• [What this task involves]:
Would you retype the listing below word for word, without any of its pictures?
◆ ◆ ◆ ◆
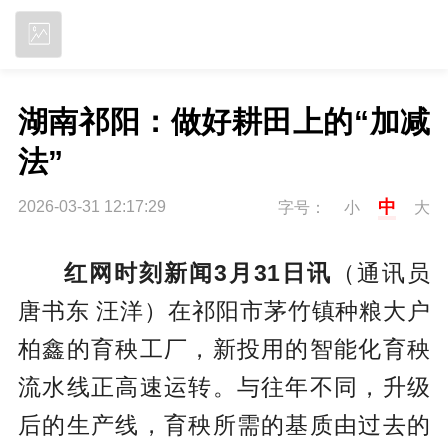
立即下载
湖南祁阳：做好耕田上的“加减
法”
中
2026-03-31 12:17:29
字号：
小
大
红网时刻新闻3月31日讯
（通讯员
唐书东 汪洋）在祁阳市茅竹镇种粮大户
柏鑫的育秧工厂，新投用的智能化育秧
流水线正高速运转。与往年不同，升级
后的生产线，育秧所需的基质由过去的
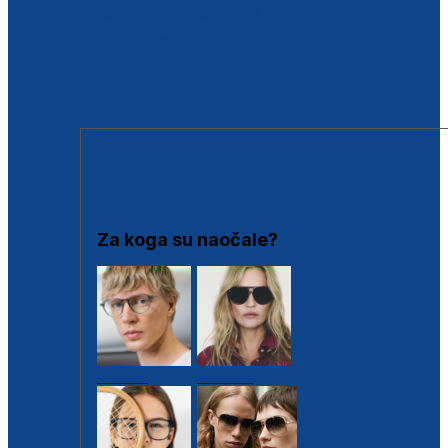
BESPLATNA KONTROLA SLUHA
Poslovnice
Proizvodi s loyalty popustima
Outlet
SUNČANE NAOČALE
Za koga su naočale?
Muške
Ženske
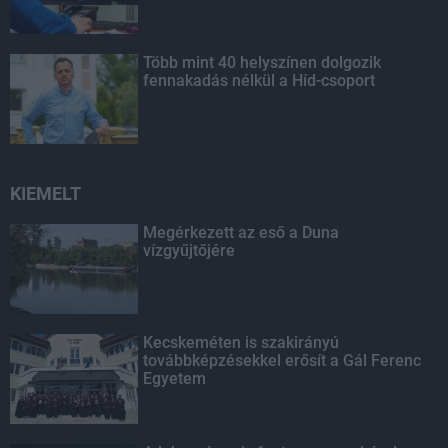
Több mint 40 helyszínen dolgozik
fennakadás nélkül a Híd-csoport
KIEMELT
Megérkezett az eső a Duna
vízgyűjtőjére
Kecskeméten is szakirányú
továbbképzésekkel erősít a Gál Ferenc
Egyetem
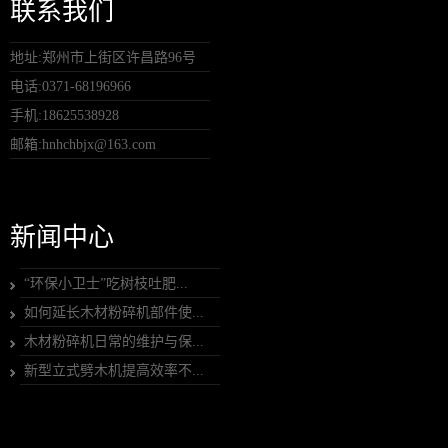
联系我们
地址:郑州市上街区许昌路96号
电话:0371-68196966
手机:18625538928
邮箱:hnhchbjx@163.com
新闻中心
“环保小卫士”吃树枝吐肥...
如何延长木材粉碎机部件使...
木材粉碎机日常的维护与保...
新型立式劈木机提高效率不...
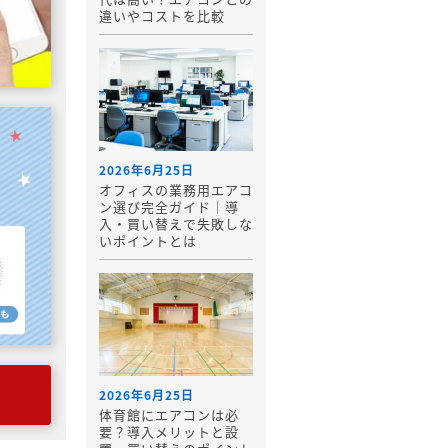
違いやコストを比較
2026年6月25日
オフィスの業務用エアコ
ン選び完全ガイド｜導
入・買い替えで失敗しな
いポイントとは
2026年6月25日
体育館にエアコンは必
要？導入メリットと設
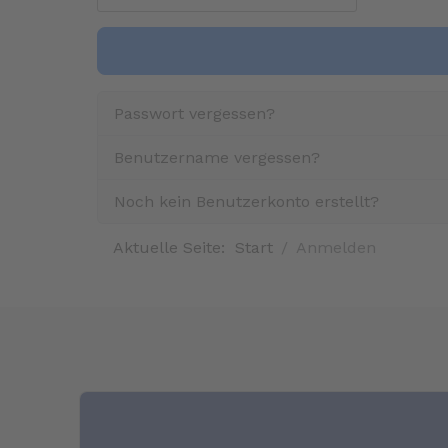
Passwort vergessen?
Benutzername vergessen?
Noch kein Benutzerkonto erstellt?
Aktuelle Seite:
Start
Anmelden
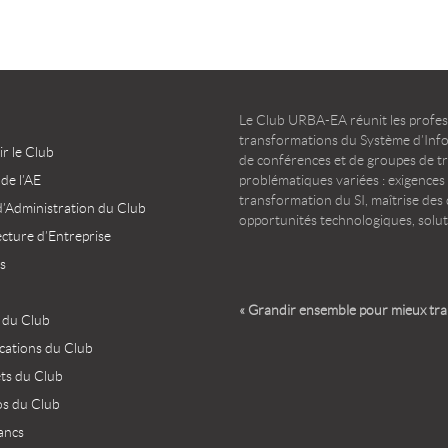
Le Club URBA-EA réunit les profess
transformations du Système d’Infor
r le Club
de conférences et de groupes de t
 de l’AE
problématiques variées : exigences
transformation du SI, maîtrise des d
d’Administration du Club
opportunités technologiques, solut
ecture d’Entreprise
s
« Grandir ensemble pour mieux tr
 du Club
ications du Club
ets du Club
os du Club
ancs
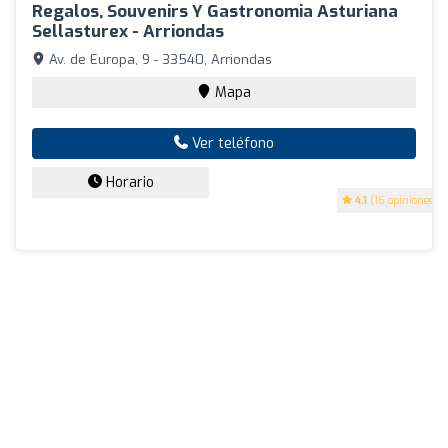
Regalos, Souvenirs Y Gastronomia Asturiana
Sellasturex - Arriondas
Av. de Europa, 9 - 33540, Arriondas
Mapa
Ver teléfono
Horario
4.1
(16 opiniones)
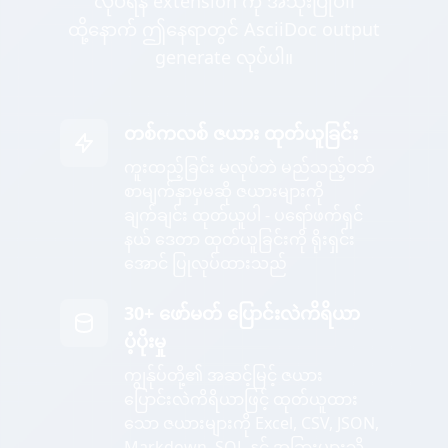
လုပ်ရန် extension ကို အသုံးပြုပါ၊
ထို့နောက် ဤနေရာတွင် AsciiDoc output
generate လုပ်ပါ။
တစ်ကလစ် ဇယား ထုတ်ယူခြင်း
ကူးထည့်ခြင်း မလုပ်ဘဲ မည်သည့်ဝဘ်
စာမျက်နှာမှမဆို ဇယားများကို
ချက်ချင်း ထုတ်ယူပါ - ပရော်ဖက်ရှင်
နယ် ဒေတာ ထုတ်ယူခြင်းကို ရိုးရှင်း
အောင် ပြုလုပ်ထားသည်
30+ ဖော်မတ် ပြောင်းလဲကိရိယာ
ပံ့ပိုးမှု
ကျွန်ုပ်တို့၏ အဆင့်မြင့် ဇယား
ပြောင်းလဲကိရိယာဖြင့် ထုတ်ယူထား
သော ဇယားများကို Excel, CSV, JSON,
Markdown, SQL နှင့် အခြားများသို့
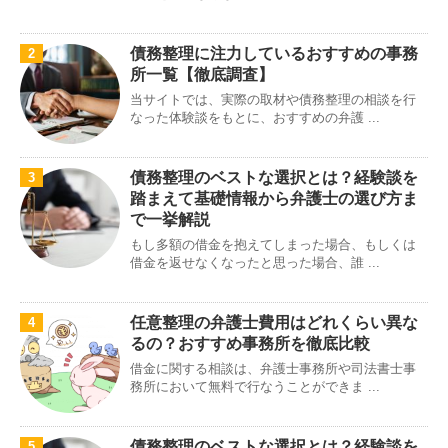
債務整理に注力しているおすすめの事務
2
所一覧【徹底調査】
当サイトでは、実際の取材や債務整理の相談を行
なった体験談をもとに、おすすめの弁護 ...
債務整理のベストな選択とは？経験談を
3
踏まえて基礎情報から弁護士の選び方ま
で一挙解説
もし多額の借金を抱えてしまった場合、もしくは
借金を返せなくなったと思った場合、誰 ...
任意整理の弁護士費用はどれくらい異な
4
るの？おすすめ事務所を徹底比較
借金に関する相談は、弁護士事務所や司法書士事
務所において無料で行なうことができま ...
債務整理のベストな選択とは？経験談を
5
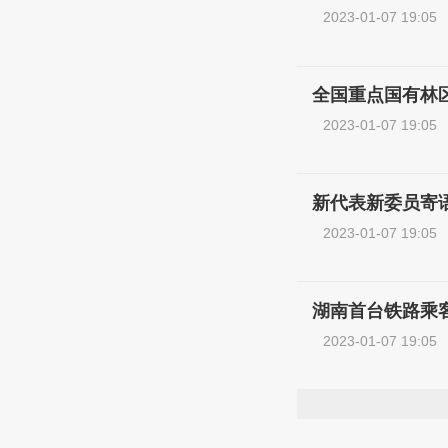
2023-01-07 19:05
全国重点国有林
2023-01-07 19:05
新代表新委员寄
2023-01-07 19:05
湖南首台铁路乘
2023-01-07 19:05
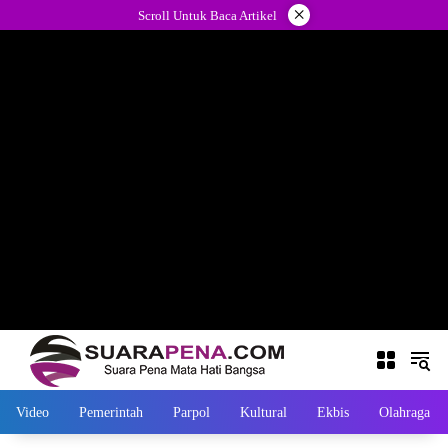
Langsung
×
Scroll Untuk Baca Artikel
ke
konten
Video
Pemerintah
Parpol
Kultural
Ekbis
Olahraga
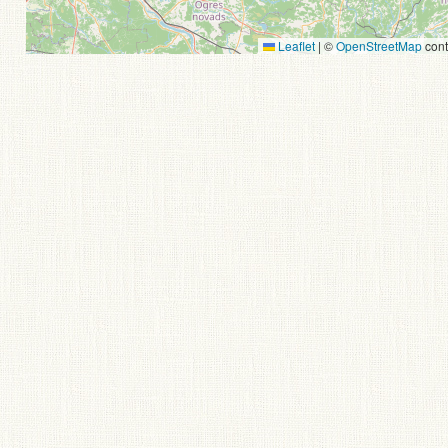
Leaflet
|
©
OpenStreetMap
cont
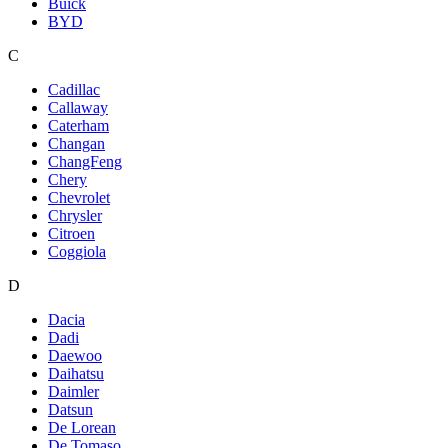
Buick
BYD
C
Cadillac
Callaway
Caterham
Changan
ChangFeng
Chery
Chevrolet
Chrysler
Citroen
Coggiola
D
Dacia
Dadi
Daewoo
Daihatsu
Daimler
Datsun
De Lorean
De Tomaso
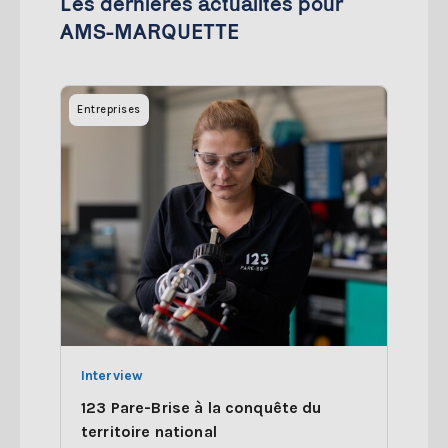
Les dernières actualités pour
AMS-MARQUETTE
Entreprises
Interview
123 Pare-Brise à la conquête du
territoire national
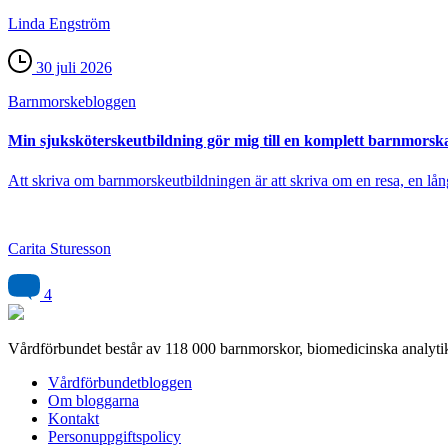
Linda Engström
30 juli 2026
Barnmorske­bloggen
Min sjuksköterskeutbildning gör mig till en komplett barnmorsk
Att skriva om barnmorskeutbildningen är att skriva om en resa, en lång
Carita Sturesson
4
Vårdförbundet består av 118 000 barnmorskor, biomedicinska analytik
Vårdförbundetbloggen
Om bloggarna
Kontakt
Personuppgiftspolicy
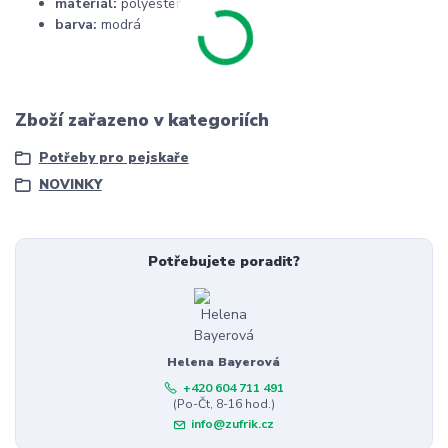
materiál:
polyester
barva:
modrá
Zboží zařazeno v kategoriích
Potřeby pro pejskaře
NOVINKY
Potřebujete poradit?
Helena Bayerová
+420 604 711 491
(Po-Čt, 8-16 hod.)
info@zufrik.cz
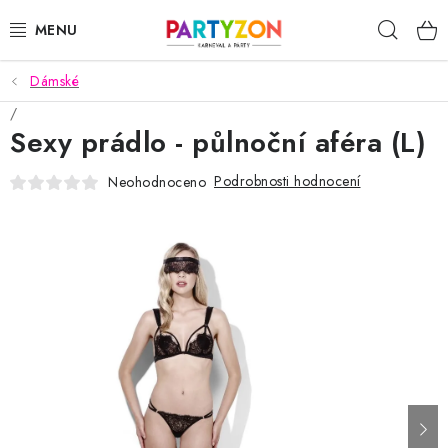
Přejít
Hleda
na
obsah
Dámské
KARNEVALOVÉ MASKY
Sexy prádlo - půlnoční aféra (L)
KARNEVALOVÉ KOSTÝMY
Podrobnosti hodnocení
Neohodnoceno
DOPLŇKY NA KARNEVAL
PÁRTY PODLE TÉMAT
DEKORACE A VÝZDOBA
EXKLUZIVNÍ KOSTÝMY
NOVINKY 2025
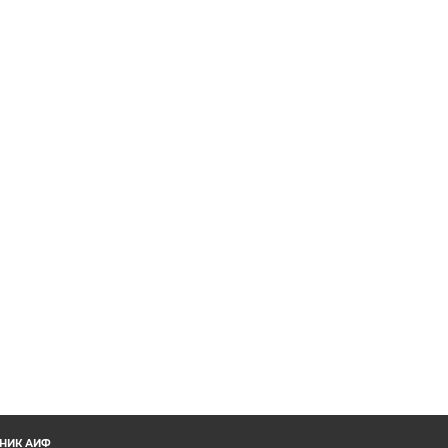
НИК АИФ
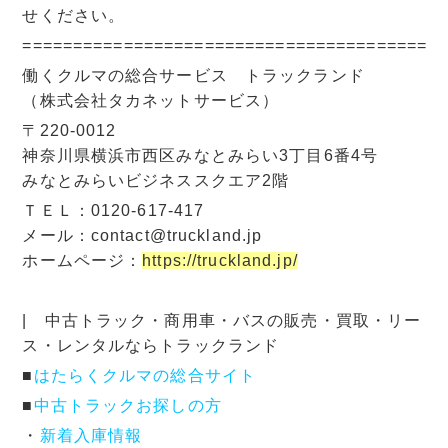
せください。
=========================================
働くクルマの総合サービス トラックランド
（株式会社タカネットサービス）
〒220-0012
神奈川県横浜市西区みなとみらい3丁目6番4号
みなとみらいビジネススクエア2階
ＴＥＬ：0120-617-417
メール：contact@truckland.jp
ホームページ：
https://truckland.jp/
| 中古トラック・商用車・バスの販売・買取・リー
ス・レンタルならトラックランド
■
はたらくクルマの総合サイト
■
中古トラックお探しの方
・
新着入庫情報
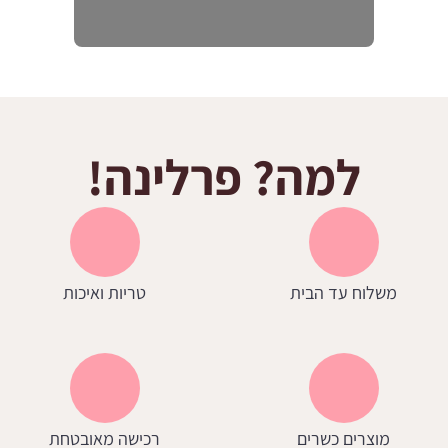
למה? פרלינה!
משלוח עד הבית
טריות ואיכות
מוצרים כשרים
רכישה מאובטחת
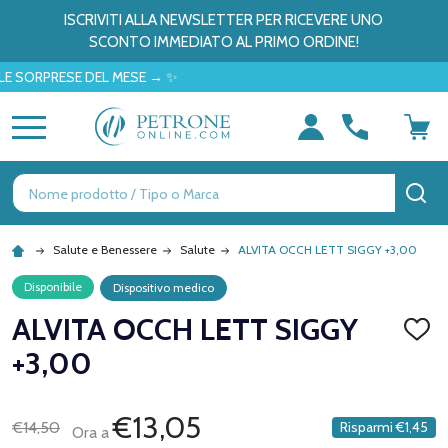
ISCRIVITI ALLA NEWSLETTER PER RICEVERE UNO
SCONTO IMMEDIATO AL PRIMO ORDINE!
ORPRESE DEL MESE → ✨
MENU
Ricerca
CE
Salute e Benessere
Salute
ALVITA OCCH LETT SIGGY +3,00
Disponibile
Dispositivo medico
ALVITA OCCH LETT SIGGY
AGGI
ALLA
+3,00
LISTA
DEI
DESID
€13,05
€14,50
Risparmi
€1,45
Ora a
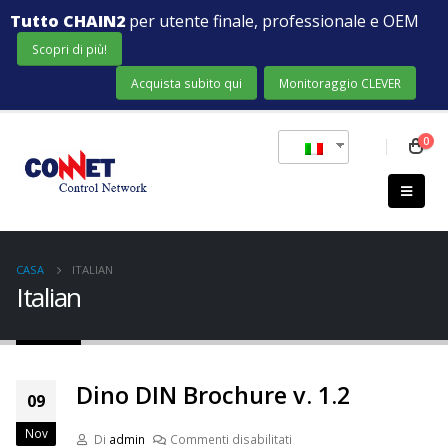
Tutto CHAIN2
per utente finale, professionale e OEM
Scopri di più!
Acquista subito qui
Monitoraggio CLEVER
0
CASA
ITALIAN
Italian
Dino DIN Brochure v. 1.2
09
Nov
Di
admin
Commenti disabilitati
◆ ◆ ◆ ◆
• [Response below]:
立即下载
湖南祁阳：做好耕田上的“加减
法”
中
2026-03-31 12:17:29
字号：
小
大
红网时刻新闻3月31日讯
（通讯员
唐书东 汪洋）在祁阳市茅竹镇种粮大户
柏鑫的育秧工厂，新投用的智能化育秧
流水线正高速运转。与往年不同，升级
后的生产线，育秧所需的基质由过去的
BESPLATNA KONTROLA SLUHA
Poslovnice
Proizvodi s loyalty popustima
Outlet
SUNČANE NAOČALE
Za koga su naočale?
Muške
Ženske
Több mint 40 helyszínen dolgozik
fennakadás nélkül a Híd-csoport
KIEMELT
Megérkezett az eső a Duna
vízgyűjtőjére
Kecskeméten is szakirányú
továbbképzésekkel erősít a Gál Ferenc
Egyetem
联系我们
地址:郑州市上街区许昌路96号
电话:0371-68196966
手机:18625538928
邮箱:hnhchbjx@163.com
新闻中心
“环保小卫士”吃树枝吐肥...
如何延长木材粉碎机部件使...
木材粉碎机日常的维护与保...
新型立式劈木机提高效率不...
違いやコストを比較
2026年6月25日
オフィスの業務用エアコ
ン選び完全ガイド｜導
入・買い替えで失敗しな
いポイントとは
2026年6月25日
体育館にエアコンは必
要？導入メリットと設
Passwort vergessen?
Benutzername vergessen?
Noch kein Benutzerkonto erstellt?
Aktuelle Seite:
Start
Anmelden
Le Club URBA-EA réunit les profess
transformations du Système d’Infor
r le Club
de conférences et de groupes de t
 de l’AE
problématiques variées : exigences
transformation du SI, maîtrise des d
d’Administration du Club
opportunités technologiques, solut
ecture d’Entreprise
s
« Grandir ensemble pour mieux tr
 du Club
ications du Club
ets du Club
os du Club
ancs
Regalos, Souvenirs Y Gastronomia Asturiana
Sellasturex - Arriondas
Av. de Europa, 9 - 33540, Arriondas
Mapa
Ver teléfono
Horario
4.1
(16 opiniones)
လုပ်ရန် extension ကို အသုံးပြုပါ၊
ထို့နောက် ဤနေရာတွင် AsciiDoc output
generate လုပ်ပါ။
တစ်ကလစ် ဇယား ထုတ်ယူခြင်း
ကူးထည့်ခြင်း မလုပ်ဘဲ မည်သည့်ဝဘ်
စာမျက်နှာမှမဆို ဇယားများကို
ချက်ချင်း ထုတ်ယူပါ - ပရော်ဖက်ရှင်
နယ် ဒေတာ ထုတ်ယူခြင်းကို ရိုးရှင်း
အောင် ပြုလုပ်ထားသည်
30+ ဖော်မတ် ပြောင်းလဲကိရိယာ
ပံ့ပိုးမှု
ကျွန်ုပ်တို့၏ အဆင့်မြင့် ဇယား
ပြောင်းလဲကိရိယာဖြင့် ထုတ်ယူထား
သော ဇယားများကို Excel, CSV, JSON,
Markdown, SQL နှင့် အခြားများသို့
債務整理に注力しているおすすめの事務
2
所一覧【徹底調査】
当サイトでは、実際の取材や債務整理の相談を行
なった体験談をもとに、おすすめの弁護 ...
債務整理のベストな選択とは？経験談を
3
踏まえて基礎情報から弁護士の選び方ま
で一挙解説
もし多額の借金を抱えてしまった場合、もしくは
借金を返せなくなったと思った場合、誰 ...
任意整理の弁護士費用はどれくらい異な
4
るの？おすすめ事務所を徹底比較
借金に関する相談は、弁護士事務所や司法書士事
務所において無料で行なうことができま ...
債務整理のベストな選択とは？経験談を
5
2023-01-07 19:05
全国重点国有林
2023-01-07 19:05
新代表新委员寄
2023-01-07 19:05
湖南首台铁路乘
2023-01-07 19:05
Langsung
×
Scroll Untuk Baca Artikel
ke
konten
Video
Pemerintah
Parpol
Kultural
Ekbis
Olahraga
Leaflet
|
©
OpenStreetMap
cont
Buick
BYD
C
Cadillac
Callaway
Caterham
Changan
ChangFeng
Chery
Chevrolet
Chrysler
Citroen
Coggiola
D
Dacia
Dadi
Daewoo
Daihatsu
Daimler
Datsun
De Lorean
De Tomaso
Les dernières actualités pour
AMS-MARQUETTE
Entreprises
Interview
123 Pare-Brise à la conquête du
territoire national
Linda Engström
30 juli 2026
Barnmorske­bloggen
Min sjuksköterskeutbildning gör mig till en komplett barnmorsk
Att skriva om barnmorskeutbildningen är att skriva om en resa, en lång
Carita Sturesson
4
Vårdförbundet består av 118 000 barnmorskor, biomedicinska analytik
Vårdförbundetbloggen
Om bloggarna
Kontakt
Personuppgiftspolicy
materiál:
polyester
barva:
modrá
Zboží zařazeno v kategoriích
Potřeby pro pejskaře
NOVINKY
Potřebujete poradit?
Helena Bayerová
+420 604 711 491
(Po-Čt, 8-16 hod.)
info@zufrik.cz
Přejít
Hleda
na
obsah
Dámské
KARNEVALOVÉ MASKY
Sexy prádlo - půlnoční aféra (L)
KARNEVALOVÉ KOSTÝMY
Podrobnosti hodnocení
Neohodnoceno
DOPLŇKY NA KARNEVAL
PÁRTY PODLE TÉMAT
DEKORACE A VÝZDOBA
EXKLUZIVNÍ KOSTÝMY
NOVINKY 2025
НИК АИФ
せください。
=========================================
働くクルマの総合サービス トラックランド
（株式会社タカネットサービス）
〒220-0012
神奈川県横浜市西区みなとみらい3丁目6番4号
みなとみらいビジネススクエア2階
ＴＥＬ：0120-617-417
メール：contact@truckland.jp
ホームページ：
https://truckland.jp/
| 中古トラック・商用車・バスの販売・買取・リー
ス・レンタルならトラックランド
■
はたらくクルマの総合サイト
■
中古トラックお探しの方
・
新着入庫情報
למה? פרלינה!
משלוח עד הבית
טריות ואיכות
מוצרים כשרים
רכישה מאובטחת
ISCRIVITI ALLA NEWSLETTER PER RICEVERE UNO
SCONTO IMMEDIATO AL PRIMO ORDINE!
ORPRESE DEL MESE → ✨
MENU
Ricerca
CE
Salute e Benessere
Salute
ALVITA OCCH LETT SIGGY +3,00
Disponibile
Dispositivo medico
ALVITA OCCH LETT SIGGY
AGGI
ALLA
+3,00
LISTA
DEI
DESID
€13,05
€14,50
Risparmi
€1,45
Ora a
Tutto CHAIN2
per utente finale, professionale e OEM
Scopri di più!
Acquista subito qui
Monitoraggio CLEVER
0
CASA
ITALIAN
Italian
Dino DIN Brochure v. 1.2
09
Nov
Di
admin
Commenti disabilitati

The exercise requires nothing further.